§ **DATA IN THIS EXERCISE**
..........

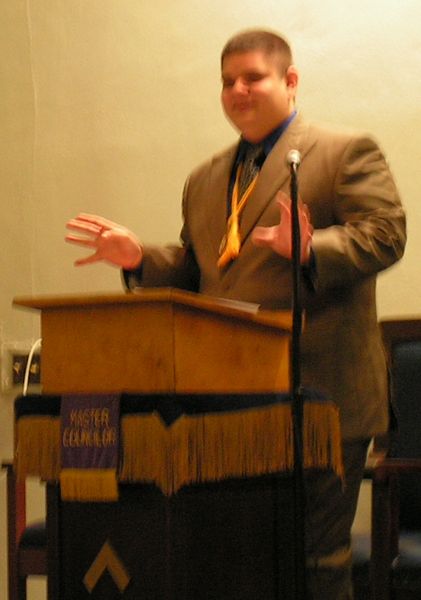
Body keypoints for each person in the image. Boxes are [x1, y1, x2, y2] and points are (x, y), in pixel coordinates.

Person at [66, 29, 406, 599]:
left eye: (253, 78)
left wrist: (312, 249)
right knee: (240, 560)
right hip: (233, 405)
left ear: (290, 81)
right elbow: (200, 270)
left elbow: (387, 236)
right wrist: (139, 258)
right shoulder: (205, 178)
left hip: (321, 397)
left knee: (315, 561)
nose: (238, 91)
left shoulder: (343, 151)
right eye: (227, 81)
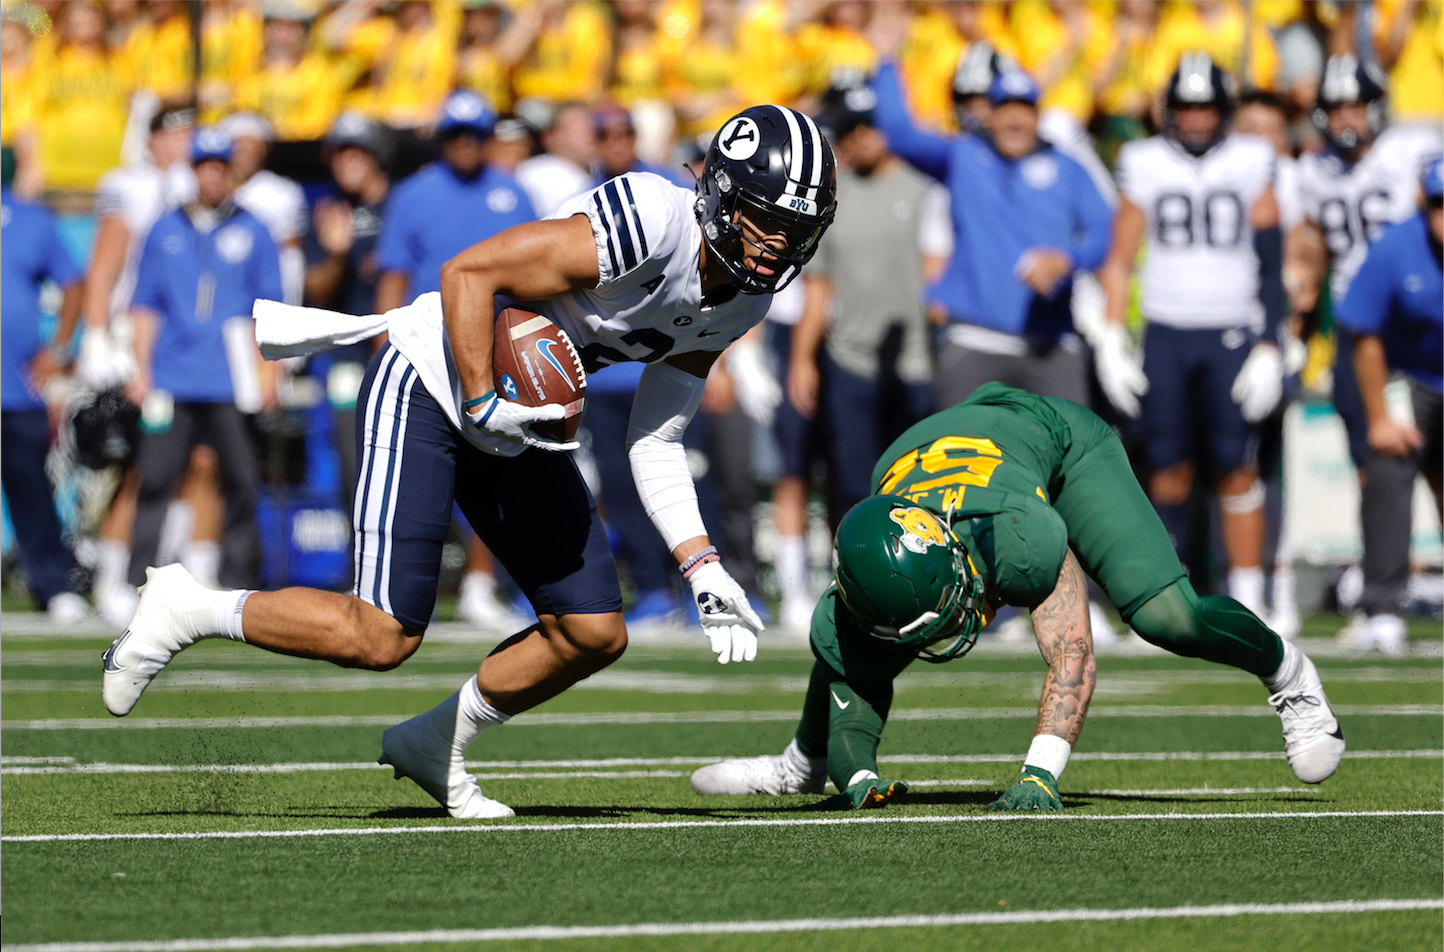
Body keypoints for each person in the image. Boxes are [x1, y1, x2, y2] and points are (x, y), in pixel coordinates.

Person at [103, 105, 838, 823]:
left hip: (521, 418)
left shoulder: (744, 301)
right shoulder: (651, 220)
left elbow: (655, 438)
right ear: (718, 198)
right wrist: (485, 403)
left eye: (796, 230)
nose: (777, 245)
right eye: (764, 219)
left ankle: (435, 744)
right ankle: (187, 607)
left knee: (591, 631)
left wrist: (703, 566)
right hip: (435, 381)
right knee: (380, 633)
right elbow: (468, 274)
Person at [691, 383, 1346, 810]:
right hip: (943, 463)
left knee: (1164, 615)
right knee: (863, 644)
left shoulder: (1015, 539)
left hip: (1059, 448)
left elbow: (1074, 654)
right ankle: (798, 763)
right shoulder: (867, 574)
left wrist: (1041, 768)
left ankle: (1289, 674)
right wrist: (854, 772)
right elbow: (848, 666)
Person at [1095, 55, 1286, 619]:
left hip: (1231, 328)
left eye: (1206, 108)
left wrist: (1271, 342)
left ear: (1225, 111)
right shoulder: (1143, 161)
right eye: (1186, 108)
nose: (1198, 119)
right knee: (1168, 467)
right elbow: (1120, 258)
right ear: (1168, 112)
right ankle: (1165, 594)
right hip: (1167, 330)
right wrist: (1111, 334)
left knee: (1236, 466)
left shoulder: (1253, 159)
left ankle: (1249, 594)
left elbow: (1272, 262)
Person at [1290, 53, 1441, 645]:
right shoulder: (1313, 170)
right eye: (1335, 106)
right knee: (1376, 468)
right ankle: (1385, 591)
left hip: (1421, 318)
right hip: (1364, 334)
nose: (1346, 117)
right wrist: (1296, 315)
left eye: (1355, 103)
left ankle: (1401, 586)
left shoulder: (1409, 151)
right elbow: (1308, 247)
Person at [870, 56, 1114, 409]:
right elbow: (898, 133)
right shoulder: (963, 158)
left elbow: (1105, 233)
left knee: (1072, 457)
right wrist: (888, 60)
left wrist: (1067, 260)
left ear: (1038, 114)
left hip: (1052, 342)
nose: (1015, 119)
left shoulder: (1067, 167)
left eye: (1025, 108)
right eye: (1004, 108)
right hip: (975, 341)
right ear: (990, 115)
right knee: (962, 457)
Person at [122, 128, 282, 594]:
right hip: (171, 375)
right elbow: (145, 304)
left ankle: (236, 583)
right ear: (192, 170)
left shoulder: (254, 229)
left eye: (221, 165)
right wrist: (141, 369)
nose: (213, 174)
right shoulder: (164, 228)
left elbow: (267, 310)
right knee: (154, 479)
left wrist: (270, 373)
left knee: (242, 480)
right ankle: (136, 583)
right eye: (204, 165)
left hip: (232, 378)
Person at [791, 80, 935, 526]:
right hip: (850, 359)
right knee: (854, 485)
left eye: (869, 126)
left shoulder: (923, 190)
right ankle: (856, 586)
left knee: (917, 485)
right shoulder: (835, 198)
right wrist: (802, 359)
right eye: (851, 129)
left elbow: (938, 272)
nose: (861, 137)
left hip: (914, 363)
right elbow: (818, 288)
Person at [1332, 159, 1443, 655]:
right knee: (1388, 472)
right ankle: (1381, 608)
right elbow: (1364, 332)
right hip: (1405, 375)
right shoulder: (1396, 247)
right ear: (1425, 205)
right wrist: (1380, 417)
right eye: (1440, 205)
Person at [1, 151, 88, 623]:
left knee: (32, 491)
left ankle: (54, 585)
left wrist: (56, 352)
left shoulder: (31, 220)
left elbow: (72, 283)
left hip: (16, 388)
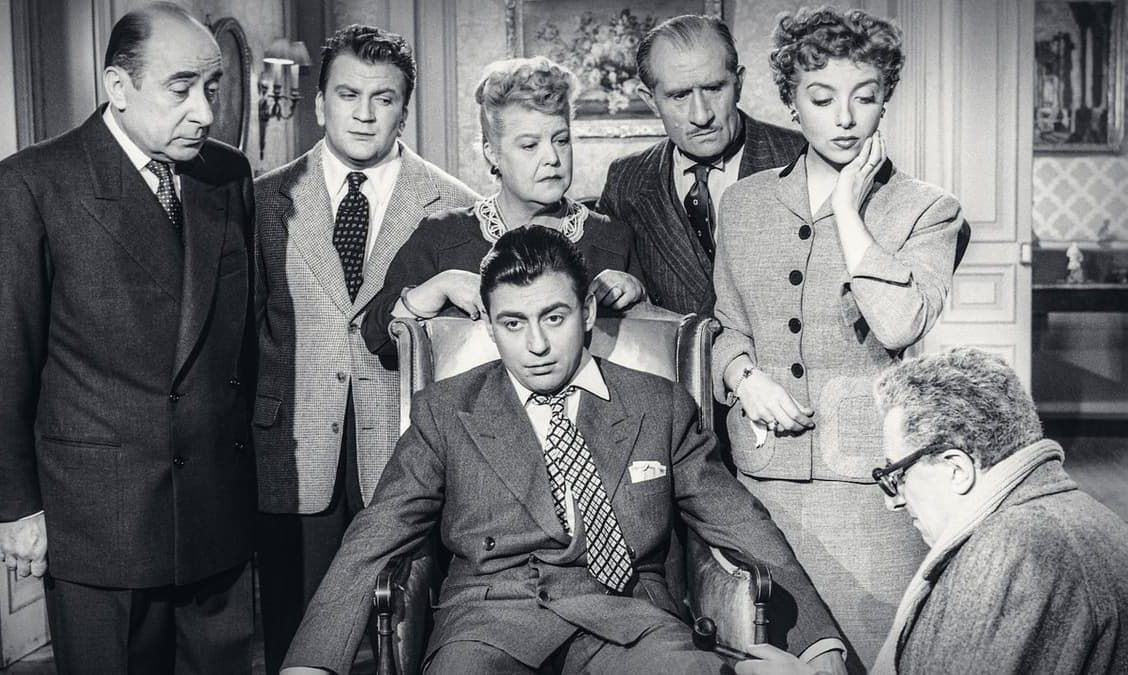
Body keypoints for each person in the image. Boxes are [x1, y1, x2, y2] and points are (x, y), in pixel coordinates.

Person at [281, 227, 846, 674]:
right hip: (487, 622)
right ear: (490, 326)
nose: (537, 345)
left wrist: (819, 645)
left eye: (554, 318)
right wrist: (311, 663)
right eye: (513, 323)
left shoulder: (659, 404)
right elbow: (378, 534)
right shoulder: (446, 410)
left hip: (631, 618)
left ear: (588, 312)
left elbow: (738, 521)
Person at [0, 3, 255, 673]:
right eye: (181, 89)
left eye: (212, 87)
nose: (205, 111)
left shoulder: (227, 175)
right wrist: (16, 509)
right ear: (119, 86)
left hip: (216, 514)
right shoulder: (29, 185)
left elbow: (244, 348)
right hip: (99, 523)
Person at [711, 8, 966, 670]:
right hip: (761, 483)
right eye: (822, 99)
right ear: (792, 103)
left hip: (871, 489)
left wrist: (849, 212)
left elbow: (899, 322)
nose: (845, 118)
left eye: (865, 97)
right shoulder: (742, 204)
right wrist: (743, 376)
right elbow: (727, 323)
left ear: (886, 100)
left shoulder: (927, 208)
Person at [252, 24, 478, 674]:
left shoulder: (454, 204)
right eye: (348, 94)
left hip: (408, 453)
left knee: (409, 637)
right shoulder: (264, 200)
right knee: (297, 640)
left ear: (404, 108)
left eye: (383, 98)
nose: (364, 113)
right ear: (320, 102)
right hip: (292, 453)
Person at [738, 346, 1128, 675]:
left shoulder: (1011, 555)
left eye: (897, 474)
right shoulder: (1081, 516)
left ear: (956, 469)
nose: (893, 500)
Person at [361, 56, 646, 360]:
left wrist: (637, 295)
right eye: (530, 145)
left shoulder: (612, 238)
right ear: (492, 153)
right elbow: (378, 340)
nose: (552, 158)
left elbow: (649, 353)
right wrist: (439, 287)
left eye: (561, 140)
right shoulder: (443, 236)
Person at [597, 14, 804, 315]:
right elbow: (603, 295)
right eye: (679, 95)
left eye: (714, 88)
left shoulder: (803, 158)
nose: (701, 116)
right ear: (650, 100)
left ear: (739, 83)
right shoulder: (626, 180)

..........

§ **GOAL OF THE EXERCISE**
Using only the entries above, output the line with "right shoulder: (29, 185)", the line with "right ear: (650, 100)", and all lines between them, exactly as they stand.

§ **RESPONSE**
right shoulder: (29, 185)
left elbow: (244, 348)
right hip: (99, 523)
Person at [711, 8, 966, 670]:
right hip: (761, 483)
right eye: (822, 99)
right ear: (792, 103)
left hip: (871, 489)
left wrist: (849, 212)
left elbow: (899, 322)
nose: (845, 118)
left eye: (865, 97)
right shoulder: (742, 204)
right wrist: (743, 376)
right elbow: (727, 323)
left ear: (886, 100)
left shoulder: (927, 208)
Person at [252, 24, 478, 674]:
left shoulder: (454, 204)
right eye: (348, 94)
left hip: (408, 453)
left knee: (409, 637)
right shoulder: (264, 200)
right knee: (297, 640)
left ear: (404, 108)
left eye: (383, 98)
nose: (364, 113)
right ear: (320, 102)
right hip: (292, 453)
Person at [738, 346, 1128, 675]:
left shoulder: (1011, 555)
left eye: (897, 474)
right shoulder: (1081, 516)
left ear: (956, 469)
nose: (893, 500)
Person at [361, 56, 646, 360]:
left wrist: (637, 295)
right eye: (530, 145)
left shoulder: (612, 238)
right ear: (492, 153)
right elbow: (378, 340)
nose: (552, 158)
left elbow: (649, 353)
right wrist: (439, 287)
left eye: (561, 140)
right shoulder: (443, 236)
Person at [597, 14, 804, 315]:
right elbow: (603, 295)
right eye: (679, 95)
left eye: (714, 88)
left shoulder: (803, 158)
nose: (701, 116)
right ear: (650, 100)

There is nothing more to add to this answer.